SOURCE DOCUMENT:
# Audio Feature Extraction and Visualization

This notebook demonstrates the extraction and visualization of audio features for emotion recognition using the CREMA-D dataset.

We'll explore:
1. Audio preprocessing techniques
2. Feature extraction methods
3. Visualization of features across different emotions
4. Feature distribution analysis

In [15]:
import os
import sys
import numpy as np
import pandas as pd
import matplotlib.pyplot as plt
import seaborn as sns
import librosa
import librosa.display
from IPython.display import Audio
from tqdm.notebook import tqdm
from sklearn.preprocessing import StandardScaler
from sklearn.decomposition import PCA
from sklearn.manifold import TSNE

# Add the src directory to the path
module_path = os.path.abspath(os.path.join('..'))
if module_path not in sys.path:
    sys.path.append(module_path)

from src.utils import load_config
from src.cremad_loader import CREMADDataLoader
from src.preprocessing import AudioPreprocessor
from src.features import FeatureExtractor

# Set some plotting parameters
plt.style.use('seaborn-v0_8-whitegrid')
sns.set_context("notebook", font_scale=1.5)

# Suppress warnings
import warnings
warnings.filterwarnings('ignore')

## 1. Load the Dataset

In [16]:
# Load configuration
config = load_config('../config.yaml')
print("Configuration loaded successfully")

# Create data loader
data_loader = CREMADDataLoader('../config.yaml')

# Load a subset of the dataset (stratified by emotion)
metadata_df, audio_data = data_loader.load_dataset(limit=60, stratify_by='emotion')

print(f"Loaded {len(metadata_df)} audio samples")

RAW DATA:

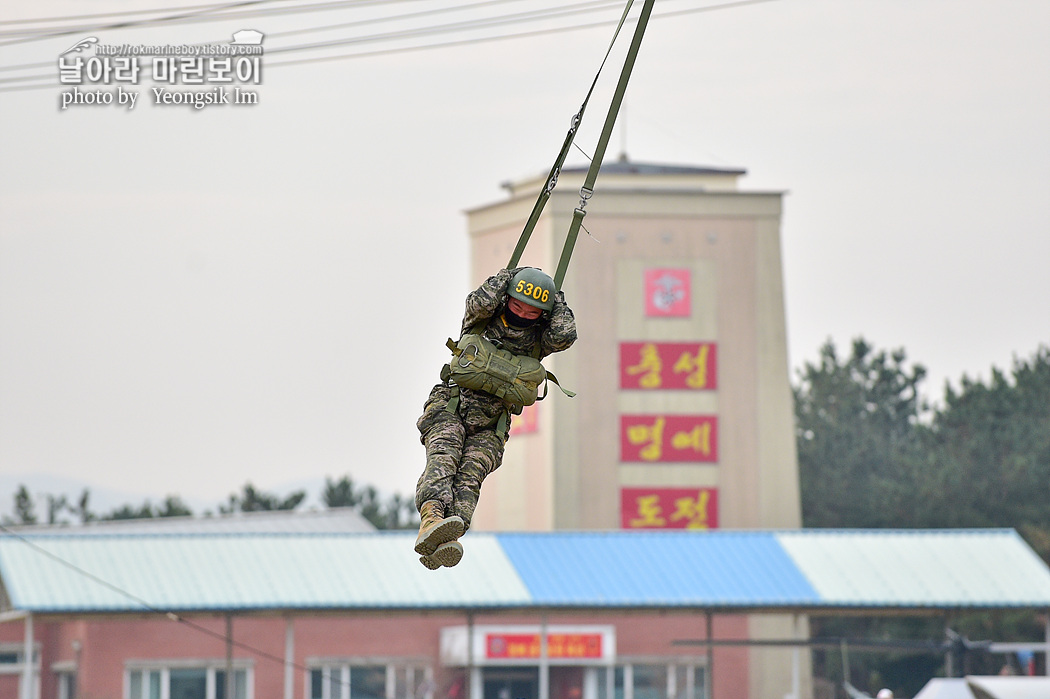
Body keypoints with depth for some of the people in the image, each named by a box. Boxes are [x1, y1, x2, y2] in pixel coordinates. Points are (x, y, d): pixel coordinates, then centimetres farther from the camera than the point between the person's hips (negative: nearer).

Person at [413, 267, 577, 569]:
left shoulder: (536, 339, 11)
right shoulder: (483, 321, 6)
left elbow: (564, 335, -10)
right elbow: (480, 302, -17)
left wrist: (557, 300, 4)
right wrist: (511, 275, -3)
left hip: (489, 427, 1)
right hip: (449, 410, -1)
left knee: (470, 475, -24)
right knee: (443, 459, -29)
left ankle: (444, 544, -48)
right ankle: (431, 521, -54)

EXERCISE OBJECTIVE:
Write the next part of the audio feature extraction notebook, picking up right after its last line of code.

FINAL ANSWER:
2025-04-09 14:24:30,402 - src.cremad_loader - INFO - Found 0 audio files


Configuration loaded successfully


Processing metadata: 0it [00:00, ?it/s]


Loaded 0 audio samples


In [17]:
# Display dataset statistics
print("\nEmotion distribution:")
emotion_counts = metadata_df['emotion'].value_counts()
print(emotion_counts)

print("\nIntensity distribution:")
intensity_counts = metadata_df['intensity'].value_counts()
print(intensity_counts)

print("\nGender distribution:")
gender_counts = metadata_df['gender'].value_counts()
print(gender_counts)

# Plot emotion distribution
plt.figure(figsize=(10, 6))
sns.countplot(data=metadata_df, x='emotion', palette='viridis')
plt.title('Emotion Distribution')
plt.xlabel('Emotion')
plt.ylabel('Count')
plt.xticks(rotation=45)
plt.tight_layout()
plt.show()


Emotion distribution:


KeyError: 'emotion'

## 2. Audio Preprocessing

Let's apply our preprocessing pipeline to one sample from each emotion and visualize the results.

In [None]:
# Initialize preprocessor
preprocessor = AudioPreprocessor(config_path=os.path.join('..', 'config.yaml'))

# Get one sample from each emotion
emotion_samples = {}
for emotion in metadata_df['emotion'].unique():
    sample_idx = metadata_df[metadata_df['emotion'] == emotion].index[0]
    emotion_samples[emotion] = {
        'metadata': metadata_df.loc[sample_idx],
        'audio_data': audio_data[sample_idx]
    }

In [None]:
# Preprocess samples and visualize
for emotion, sample in emotion_samples.items():
    y, sr = sample['audio_data']
    
    # Preprocess audio
    y_preprocessed = preprocessor.preprocess_audio(y, sr)
    
    # Plot original and preprocessed waveforms
    plt.figure(figsize=(15, 6))
    
    plt.subplot(2, 1, 1)
    librosa.display.waveshow(y, sr=sr)
    plt.title(f"Original Waveform - {emotion.capitalize()}")
    
    plt.subplot(2, 1, 2)
    librosa.display.waveshow(y_preprocessed, sr=sr)
    plt.title(f"Preprocessed Waveform - {emotion.capitalize()}")
    
    plt.tight_layout()
    plt.show()
    
    # Listen to original and preprocessed audio
    print(f"Original audio - {emotion.capitalize()}:")
    display(Audio(y, rate=sr))
    
    print(f"Preprocessed audio - {emotion.capitalize()}:")
    display(Audio(y_preprocessed, rate=sr))

## 3. Feature Extraction

Let's extract features from our samples and examine them.

In [None]:
# Initialize feature extractor
feature_extractor = FeatureExtractor(config_path=os.path.join('..', 'config.yaml'))

In [None]:
# Extract and visualize raw features for each emotion
for emotion, sample in emotion_samples.items():
    y, sr = sample['audio_data']
    
    # Preprocess audio
    y_preprocessed = preprocessor.preprocess_audio(y, sr)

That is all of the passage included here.